Assuming you use a set of slabs of fixed size objects and keep free objects in a linked list, both malloc and free are trivial O(1) operations.
Destructors with cascading deletions can take time bounded only by memory allocation, but you can solve that for instance by destroying them on a separate thread, or having a linked list of objects to be destroyed and destroying a constant number/memory size of them on each allocation.
Plus, the free list has to occasionally be walked to actually free pages back to the OS. If you don't, then memory is never freed by free(), it is only marked for potential reuse.
There are several popular implementations of malloc (and their corresponding free), and they are all quite complex and have different tradeoffs. And, in fact, none of them is any more suitable for high performance or realtime code than a GC is. The golden rule for writing this type of code is to just never call malloc/free in critical sections.
And I will note that probably the most commonly used malloc, the one in GNU's glibc, actually uses Linux locks, not atomics.
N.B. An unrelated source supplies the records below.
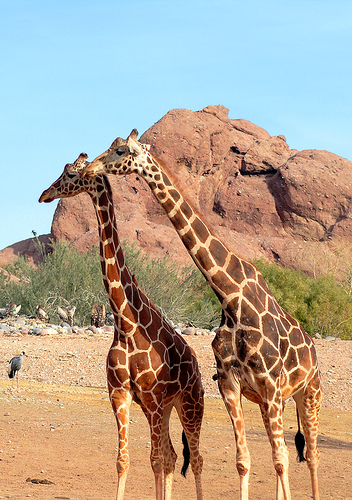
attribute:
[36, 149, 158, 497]
giraffe — with ears, here, spotted, with tail, tall tan, tall tan spotted, with long tan leg, side by side, looking left, with brown spots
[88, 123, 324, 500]
giraffe — spotted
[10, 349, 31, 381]
bird — on rocky soil, on dirt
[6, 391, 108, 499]
soil — tan brown dry, with bushes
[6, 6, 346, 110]
sky — white clouded, clear blue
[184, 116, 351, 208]
rock — large tan, on hill, in front of bush, with red top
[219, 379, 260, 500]
leg — long tan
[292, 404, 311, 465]
tail — with black hair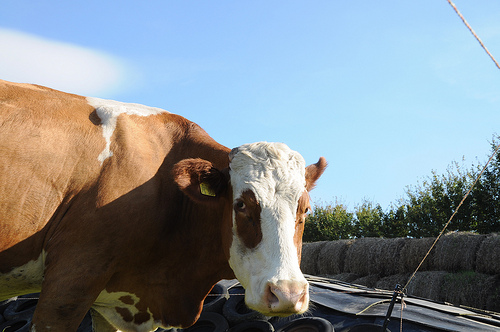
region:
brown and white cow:
[13, 75, 322, 315]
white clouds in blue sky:
[387, 35, 423, 73]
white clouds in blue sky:
[374, 123, 411, 142]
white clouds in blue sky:
[18, 16, 80, 44]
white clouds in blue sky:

Which means that you are virtually guaranteed to deadlock if you try to use malloc() after fork() but before exec() in a multi-threaded process.
Which means calculating how long free going to take for a given object is incredibly difficult. Which is my entire point. Of course it's not non-deterministic unless someone 's destructor call s some random code but it is not easy to calculate and in the real world is basically unpredictable.
Spitting up a separate thread and doing an unknown amount of work is no more predictable than doing on the main thread.
Fundamentally destructors can do whatever the hell they want which means you never know how long destruction is going to take.
And of course if you're freeing up an object that has a linked list inside of it and you need to clear out the link list, now you're jumping all around memory and that's never fun, and the run time sure as heck is not constant based on what needs to be paged in and out and what exists in cache lines where.
I'm not saying these problems are unsolvable for a given use case and there are good reasons why custom allocators abound throughout the industry, My main point is that manual memory management does not necessarily lead easy to predict run times for freeing up memory.
This especially true because a lot of developers think that malloc and free are just magic somehow.
In reality, garbage collectors often aren't that complicated, and when it comes to large complicated user applications, you're going to be spending a lot of time in the allocator and deallocator no matter what memory management schema you choose to use.
(Edit: and then there's fragmentation which is the death of many manually managed memory systems! A naively Java or c-sharp application can run for far longer than a naively written C++ application!)
You can run your garbage collector on a separate thread, too. Or use a real time garbage collector.